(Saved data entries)
━━━
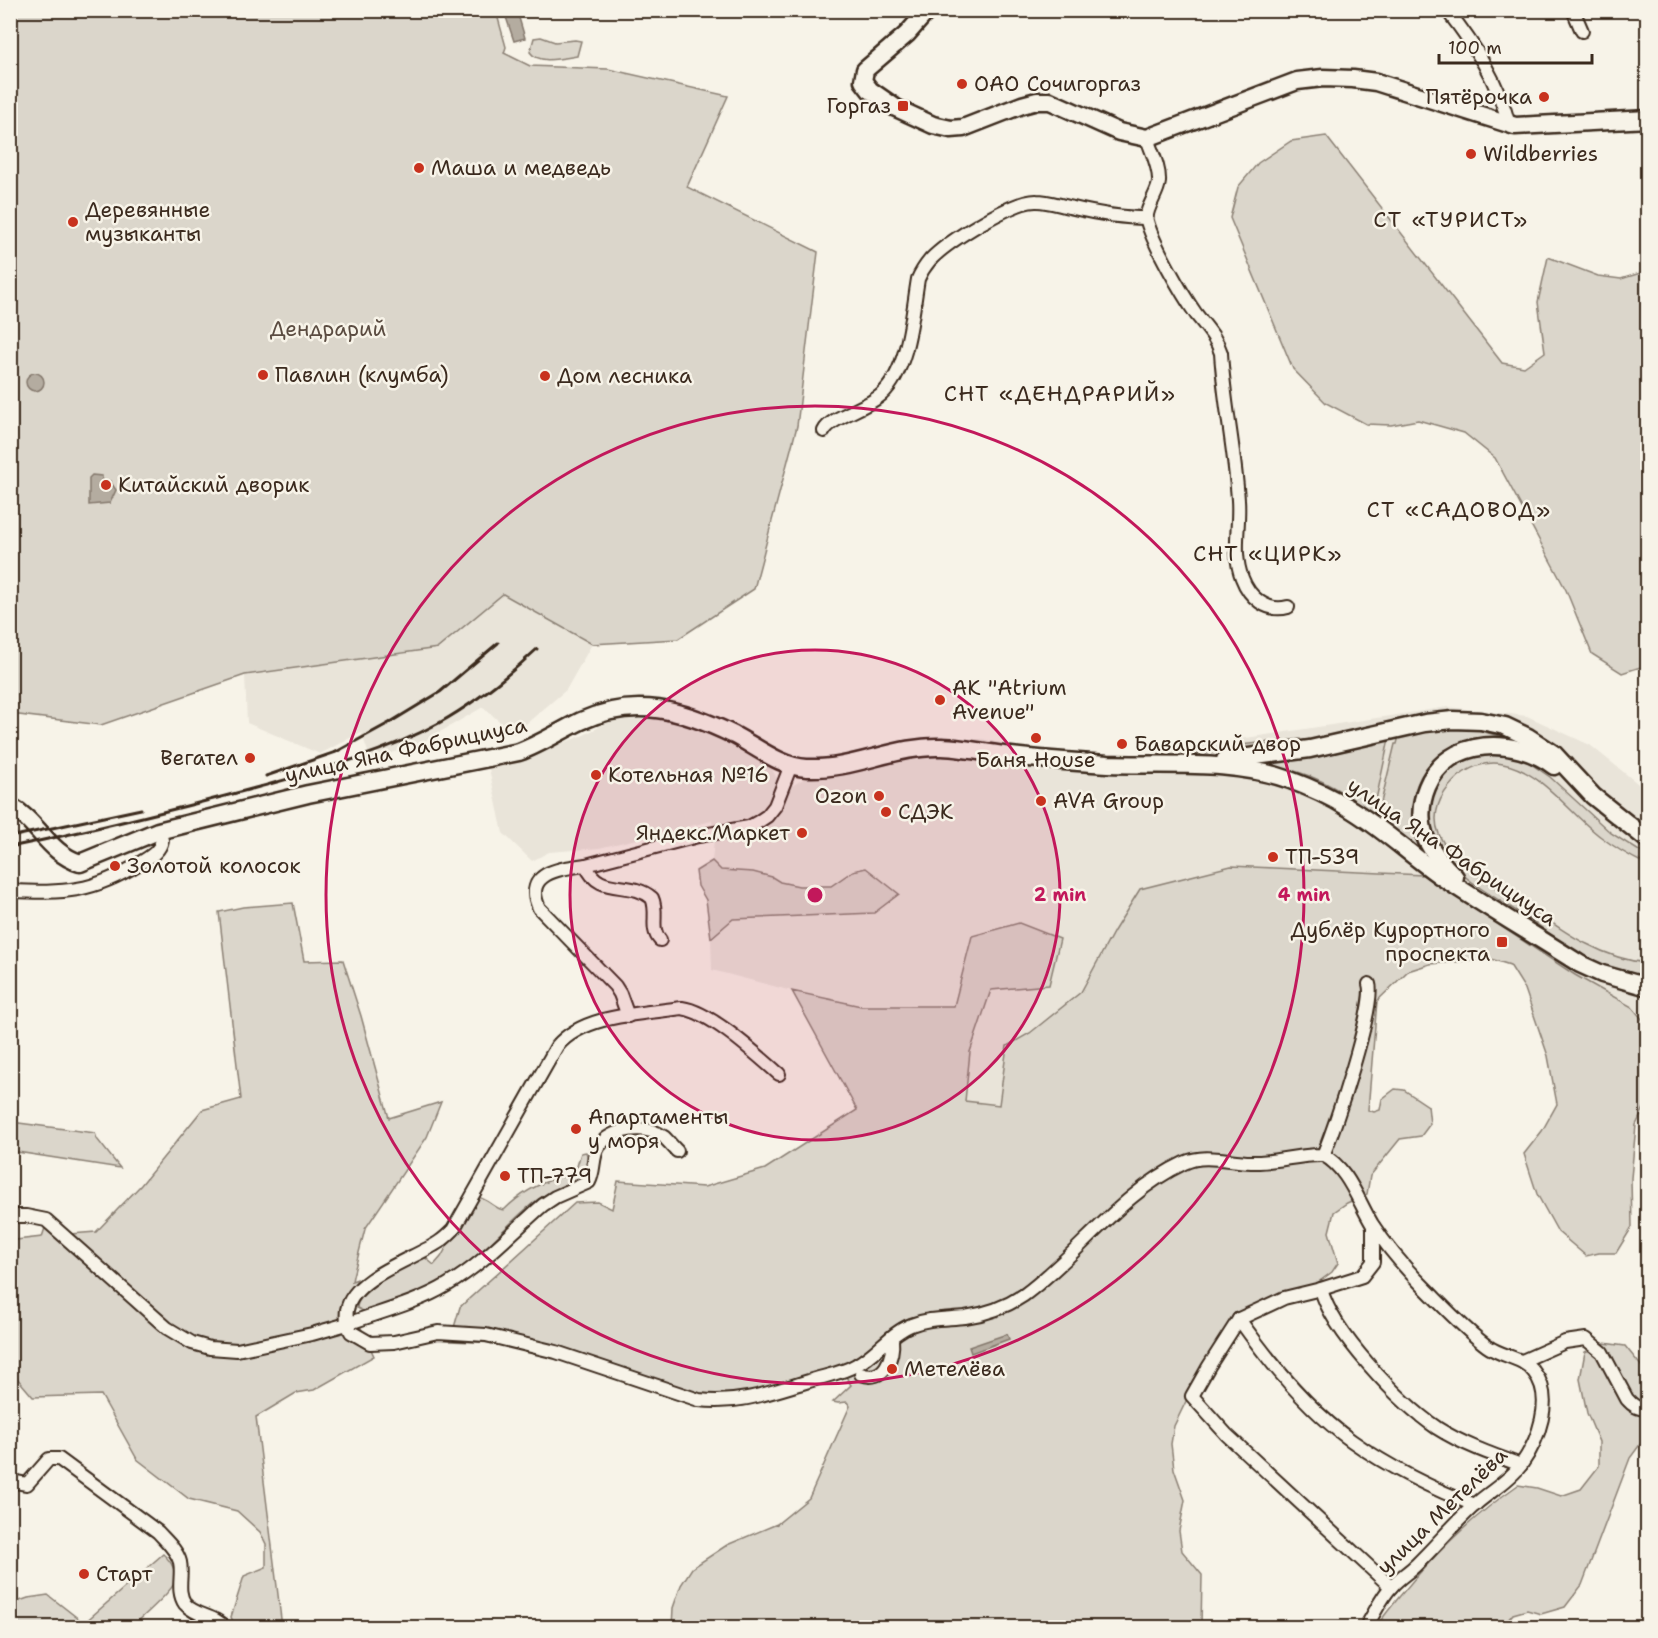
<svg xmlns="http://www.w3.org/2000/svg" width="1658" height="1638" font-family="'Shantell Sans',sans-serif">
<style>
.built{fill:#e9e4d9}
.green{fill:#dbd6cb;stroke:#8b8074;stroke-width:1.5}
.water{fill:#b4aca0;stroke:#84786c;stroke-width:1.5}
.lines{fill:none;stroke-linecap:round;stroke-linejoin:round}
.street-casing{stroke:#3b2a1e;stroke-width:16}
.secondary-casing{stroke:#3b2a1e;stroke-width:21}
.street{stroke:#f7f3e8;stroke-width:12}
.secondary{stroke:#f7f3e8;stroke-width:16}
.rail{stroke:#3b2a1e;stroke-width:3}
.ring{fill:none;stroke:#c2185b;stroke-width:3}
.poi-dot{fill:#c8321e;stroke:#f7f3e8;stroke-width:2}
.labels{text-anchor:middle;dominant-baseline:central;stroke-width:5;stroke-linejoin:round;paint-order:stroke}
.poi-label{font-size:21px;fill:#3b2a1e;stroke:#f7f3e8;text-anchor:start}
.park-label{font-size:21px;fill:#5b4c41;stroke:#f7f3e8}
.street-label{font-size:21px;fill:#3b2a1e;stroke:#f7f3e8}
.neighbourhood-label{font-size:22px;letter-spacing:1.5px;fill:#3b2a1e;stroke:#f7f3e8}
.centre{fill:#c2185b;stroke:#f7f3e8;stroke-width:3}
.ring-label{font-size:18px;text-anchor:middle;font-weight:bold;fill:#c2185b;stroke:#f7f3e8;stroke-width:5;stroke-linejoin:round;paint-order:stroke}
</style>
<rect width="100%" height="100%" fill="#f7f3e8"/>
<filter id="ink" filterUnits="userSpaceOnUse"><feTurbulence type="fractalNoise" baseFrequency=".0167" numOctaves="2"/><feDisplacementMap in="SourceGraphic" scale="12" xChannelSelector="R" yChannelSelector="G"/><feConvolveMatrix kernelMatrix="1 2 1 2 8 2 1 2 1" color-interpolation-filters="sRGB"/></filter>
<g filter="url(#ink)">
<g class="built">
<polygon points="504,594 592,644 566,690 514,734 483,707 421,743 371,760 361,732 320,754 247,723 245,675 438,648"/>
<polygon points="1448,707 1527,716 1590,745 1647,791 1647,1025 1632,1007 1575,975 1140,889 1114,931 1081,992 1030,1033 1007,1046 1000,1105 964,1102 970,1052 991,990 1049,985 1060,939 954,1006 861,1006 792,991 712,970 711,938 733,919 873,913 853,871 831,886 799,886 780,882 772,877 753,872 721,870 712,861 714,840 712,821 599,848 549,852 532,861 503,833 488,764 536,753 584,735 610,721 636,716 666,717 729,742 770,765 783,791 843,756 922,739 982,739 1082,761 1156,759 1166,745 1220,742"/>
</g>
<g class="green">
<polygon points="11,11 496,11 506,47 504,53 530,66 608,69 728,96 687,187 818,252 797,426 754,589 678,639 592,644 503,594 438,648 245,675 101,725 11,714"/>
<path d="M541 37 555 42 575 40 581 41 577 56C563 58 539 65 530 52L534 38Z"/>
<polygon points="1326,136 1502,363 1524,367 1545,352 1538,302 1548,257 1598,276 1621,279 1647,271 1647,665 1622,673 1592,654 1566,590 1495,458 1464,433 1418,420 1391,425 1366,424 1326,403 1293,369 1230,218 1238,187 1258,163 1291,141"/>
<path d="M1446 729 1478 730 1506 738C1452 733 1406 765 1413 824 1414 834 1418 845 1422 855L1379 819 1380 813 1379 811 1395 744H1397L1399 736Z"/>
<polygon points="1300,739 1301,744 1183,756 1183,754 1230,746"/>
<path d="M1389 739 1373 814C1348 795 1321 777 1290 770 1278 767 1265 766 1252 763L1303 758Z"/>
<path d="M1478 754H1509L1528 762 1550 777 1611 833 1647 856V865C1631 857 1615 848 1601 837 1571 815 1542 771 1503 764 1486 760 1466 768 1454 781 1440 795 1431 814 1439 834 1450 865 1517 900 1545 918 1558 927 1572 937 1587 944 1606 954 1626 961 1647 963V978C1624 973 1599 968 1579 954 1559 942 1542 927 1523 915 1498 899 1469 884 1449 861 1428 836 1421 811 1439 782 1442 775 1447 769 1453 765 1461 760 1470 757 1478 754Z"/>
<polygon points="712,861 721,870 753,872 772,877 780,882 799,886 831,886 853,871 866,868 899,894 874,913 733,919 711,938 706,900 698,886 696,871"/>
<polygon points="1231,866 1423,875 1575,975 1632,1007 1647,1025 1647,1102 1636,1125 1631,1178 1632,1227 1616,1253 1599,1253 1586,1256 1558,1232 1537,1194 1524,1154 1542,1131 1557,1104 1548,1056 1525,989 1510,965 1491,959 1430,964 1408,971 1377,1001 1368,1110 1374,1112 1380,1110 1382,1099 1395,1089 1404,1090 1428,1106 1430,1124 1421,1136 1400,1139 1370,1176 1367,1194 1347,1203 1334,1212 1329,1232 1338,1263 1332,1272 1317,1283 1261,1302 1240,1315 1191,1391 1174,1426 1171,1444 1174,1469 1185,1500 1179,1531 1182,1551 1202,1575 1201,1627 672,1627 673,1608 681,1585 692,1568 727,1545 777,1524 809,1498 850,1406 847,1402 838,1403 833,1402 851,1385 845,1375 743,1406 717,1407 687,1403 594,1368 499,1343 450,1341 460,1307 575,1203 598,1202 612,1209 618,1181 704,1187 765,1169 857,1110 792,991 861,1006 954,1006 972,936 1019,923 1060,939 1049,985 991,990 970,1052 965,1101 999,1105 1007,1046 1030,1033 1081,992 1114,931 1140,889"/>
<polygon points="293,903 304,961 343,960 361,1016 389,1118 441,1102 427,1137 365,1229 353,1276 352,1281 357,1279 357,1280 350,1289 348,1300 374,1356 314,1390 296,1393 256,1417 282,1627 234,1627 234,1624 231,1617 244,1576 266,1567 266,1544 260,1532 237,1511 189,1499 137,1459 101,1395 33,1397 11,1371 10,1241 13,1243 16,1240 42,1237 46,1225 58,1235 96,1232 141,1185 202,1110 241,1099 219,912 243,907"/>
<polygon points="11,1122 95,1133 97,1139 120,1168 11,1151"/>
<path d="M586 1152C589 1159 587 1173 582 1179 576 1187 558 1187 549 1193 545 1195 541 1198 537 1200 505 1224 481 1259 446 1279 421 1294 393 1302 365 1312L357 1308C356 1291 408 1265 423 1256L434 1265 441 1257 475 1196C489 1199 495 1209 504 1210 518 1196 537 1184 557 1178 563 1176 569 1177 575 1173L581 1153Z"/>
<path d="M1604 1343 1625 1346 1642 1367 1647 1369V1435L1630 1458 1582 1585 1565 1607 1541 1614 1527 1610 1513 1614 1502 1627 1375 1628C1415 1574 1463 1523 1518 1485L1537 1488 1561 1496 1581 1489 1599 1466V1442L1587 1413 1580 1379 1585 1352Z"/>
<path d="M163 1554C172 1562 178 1572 173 1585 169 1594 141 1618 132 1627H11V1604L28 1598 48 1595 84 1623Z"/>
</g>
<g class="water">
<polygon points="504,11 517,11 525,38 514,41"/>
<circle cx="35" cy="382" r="9"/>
<polygon points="92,475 102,476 102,479 106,482 110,481 116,490 110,503 89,505 89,478"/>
<polygon points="1007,1334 1009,1339 971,1353 969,1347"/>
</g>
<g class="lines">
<g class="street-casing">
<g id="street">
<path d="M1447 10C1475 46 1498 81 1509 125"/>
<polyline points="1573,10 1582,31"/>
<path d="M1147 138C1151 151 1160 167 1159 182 1158 194 1144 210 1147 221 1153 244 1182 294 1196 314 1206 327 1216 337 1221 353 1224 402 1235 451 1238 500 1240 526 1232 553 1242 578 1249 597 1267 613 1288 607"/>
<path d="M824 431C830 417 868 408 882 394 909 369 912 314 918 279 921 272 925 266 930 260 947 242 1013 200 1037 201 1048 201 1059 205 1069 207 1094 213 1120 218 1146 218"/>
<path d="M586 865C598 897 630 879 652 898 659 913 649 928 660 940"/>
<path d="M10 891C65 893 92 893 140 863 149 857 160 852 162 840L158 831"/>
<path d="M628 1016 620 994 615 986 539 908C523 873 559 868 586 865L698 836 749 827 758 822 767 816 775 806 791 765"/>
<path d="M677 1151C673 1147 668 1141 664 1137 646 1124 612 1128 599 1146 592 1156 595 1171 589 1182L555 1197 543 1205C512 1232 483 1264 447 1285 417 1303 380 1312 347 1324 347 1320 346 1314 347 1310 353 1277 414 1259 439 1242 444 1239 449 1234 453 1230L557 1046C584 1014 642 1014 682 1008 711 1012 756 1054 779 1074"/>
<path d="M1323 1155C1348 1168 1358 1201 1372 1224 1387 1247 1405 1268 1424 1287 1444 1307 1464 1329 1487 1346 1502 1357 1523 1357 1534 1372 1555 1398 1538 1441 1521 1465 1510 1480 1491 1491 1477 1503 1455 1522 1437 1545 1416 1565 1409 1572 1399 1578 1392 1586 1381 1597 1374 1615 1365 1628"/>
<path d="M10 1216H26L46 1220 167 1328 192 1343 210 1348 237 1350 312 1334 347 1324 351 1332 370 1343 394 1342 438 1332 486 1335 556 1352 699 1400C739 1405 771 1392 809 1381 824 1376 843 1373 856 1365 876 1355 890 1333 911 1325 928 1318 946 1319 965 1317 986 1314 1006 1307 1024 1295 1080 1254 1120 1193 1184 1163 1205 1153 1229 1162 1251 1162 1276 1163 1299 1154 1323 1155 1334 1131 1376 1004 1369 984"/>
<polyline points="1373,1226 1373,1262 1362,1276 1321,1289 1284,1298 1239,1319 1209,1366 1192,1396 1227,1435 1391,1587"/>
<path d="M1321 1289C1332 1332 1400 1403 1437 1428 1462 1444 1493 1455 1521 1465"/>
<path d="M1239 1319C1270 1363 1308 1410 1352 1441 1387 1466 1434 1490 1475 1505"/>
<path d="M1522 1361 1565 1342 1586 1339 1602 1352 1627 1399C1633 1406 1638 1409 1648 1409"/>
<path d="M861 1374C884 1383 894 1358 892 1338"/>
<path d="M10 1481 27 1484 49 1459H59L158 1532C166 1541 177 1550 180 1562 183 1576 176 1591 185 1604 195 1616 215 1615 225 1628"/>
<polyline points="1642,1628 1648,1625"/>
</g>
</g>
<g class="secondary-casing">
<g id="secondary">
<polyline points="928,10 907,34 865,70 863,81 870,90 896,108 933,125 951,129 963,128 1022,105 1037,101 1050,101 1119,132 1147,138 1297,81 1323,78 1353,79 1376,82 1515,126 1648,119"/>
<polyline points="1225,760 1310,749 1425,723 1453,720 1481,721 1505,726 1528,737 1554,754 1593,796 1648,840"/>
<path d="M10 806C38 821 48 853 80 863L158 831 308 794 519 752C541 744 560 731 581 721 635 696 683 710 734 735 757 747 781 767 807 768 854 770 896 745 942 747 965 748 988 753 1011 756 1043 760 1075 762 1108 764 1168 766 1232 759 1290 780 1309 787 1329 796 1347 807 1380 826 1408 853 1439 875 1485 906 1533 934 1580 964L1602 974 1648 987"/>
<path d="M1455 877C1444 866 1434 855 1427 841 1419 824 1420 804 1427 787 1448 736 1515 737 1554 766"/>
</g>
</g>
<use href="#street" class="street"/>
<use href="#secondary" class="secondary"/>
<g class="rail">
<polyline points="266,776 336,752 389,723 440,692 498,643"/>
<polyline points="10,837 141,809"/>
<path d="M10 847C94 830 177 809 259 787 320 770 382 754 439 723 475 703 507 677 537 649"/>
</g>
</g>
</g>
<circle cx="815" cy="895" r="245" fill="#c2185b" fill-opacity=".12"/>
<g class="ring">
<circle cx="815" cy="895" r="245"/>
<circle cx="815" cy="895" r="489"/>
</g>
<g class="poi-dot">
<circle cx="962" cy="84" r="6"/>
<circle cx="1544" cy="97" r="6"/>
<rect x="897" y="100" width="12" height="12" rx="3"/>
<circle cx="1471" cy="154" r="6"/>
<circle cx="419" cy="168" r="6"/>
<circle cx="73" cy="222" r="6"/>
<circle cx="263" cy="375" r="6"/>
<circle cx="545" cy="376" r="6"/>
<circle cx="106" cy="485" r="6"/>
<circle cx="940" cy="700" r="6"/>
<circle cx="1036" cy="738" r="6"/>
<circle cx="1122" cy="744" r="6"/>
<circle cx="250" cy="758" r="6"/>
<circle cx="596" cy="775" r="6"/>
<circle cx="879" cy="796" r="6"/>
<circle cx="1041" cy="801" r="6"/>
<circle cx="886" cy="812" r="6"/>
<circle cx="802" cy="833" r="6"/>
<circle cx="1273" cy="857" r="6"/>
<circle cx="115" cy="866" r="6"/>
<rect x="1496" y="936" width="12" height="12" rx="3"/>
<circle cx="576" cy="1129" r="6"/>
<circle cx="505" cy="1176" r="6"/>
<circle cx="892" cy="1369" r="6"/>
<circle cx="84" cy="1574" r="6"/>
</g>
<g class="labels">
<g class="poi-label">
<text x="974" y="84">ОАО Сочигоргаз</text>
<text x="1532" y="97" text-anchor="end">Пятёрочка</text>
<text x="891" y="106" text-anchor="end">Горгаз</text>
<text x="1483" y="154">Wildberries</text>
<text x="431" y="168">Маша и медведь</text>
<text x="85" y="210">Деревянные<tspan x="85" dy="24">музыканты</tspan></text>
<text x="275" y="375">Павлин (клумба)</text>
<text x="557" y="376">Дом лесника</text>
<text x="118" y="485">Китайский дворик</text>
<text x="952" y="688">АК "Atrium<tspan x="952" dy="24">Avenue"</tspan></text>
<text x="1134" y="744">Баварский двор</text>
<text x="238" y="758" text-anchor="end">Вегател</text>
<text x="1036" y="760" text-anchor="middle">Баня House</text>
<text x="608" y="775">Котельная №16</text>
<text x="867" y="796" text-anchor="end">Ozon</text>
<text x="1053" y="801">AVA Group</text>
<text x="898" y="812">СДЭК</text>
<text x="790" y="833" text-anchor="end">Яндекс.Маркет</text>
<text x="1285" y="857">ТП-539</text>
<text x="127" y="866">Золотой колосок</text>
<text x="1490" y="930" text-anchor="end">Дублёр Курортного<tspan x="1490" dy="24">проспекта</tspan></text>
<text x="588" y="1117">Апартаменты<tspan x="588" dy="24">у моря</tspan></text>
<text x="517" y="1176">ТП-779</text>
<text x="904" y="1369">Метелёва</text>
<text x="96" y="1574">Старт</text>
</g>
<g class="park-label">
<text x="328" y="329">Дендрарий</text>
</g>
<g class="street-label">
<text transform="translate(406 750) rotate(-12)">улица Яна Фабрициуса</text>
<text transform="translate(1452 852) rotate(34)">улица Яна Фабрициуса</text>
<text transform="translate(1442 1511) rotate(-44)">улица Метелёва</text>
</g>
<g class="neighbourhood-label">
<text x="1451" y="219">СТ «ТУРИСТ»</text>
<text x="1060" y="393">СНТ «ДЕНДРАРИЙ»</text>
<text x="1459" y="509">СТ «САДОВОД»</text>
<text x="1268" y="553">СНТ «ЦИРК»</text>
</g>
</g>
<circle cx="815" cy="895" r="9" class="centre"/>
<g class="ring-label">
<text x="1060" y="901">2 min</text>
<text x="1304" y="901">4 min</text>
</g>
<rect width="1658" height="1638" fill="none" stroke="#f7f3e8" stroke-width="36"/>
<rect x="18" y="18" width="1622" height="1602" fill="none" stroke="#3b2a1e" stroke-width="2" filter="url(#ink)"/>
<path d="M1439 54v9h153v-9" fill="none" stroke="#3b2a1e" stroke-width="3"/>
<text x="1448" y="54" font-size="18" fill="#3b2a1e" stroke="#f7f3e8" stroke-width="4.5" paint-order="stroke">100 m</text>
</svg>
━━━
Wherever the word "labels" turns up in the records, copy out the line it is on.

● **Task solution**
.labels{text-anchor:middle;dominant-baseline:central;stroke-width:5;stroke-linejoin:round;paint-order:stroke}
<g class="labels">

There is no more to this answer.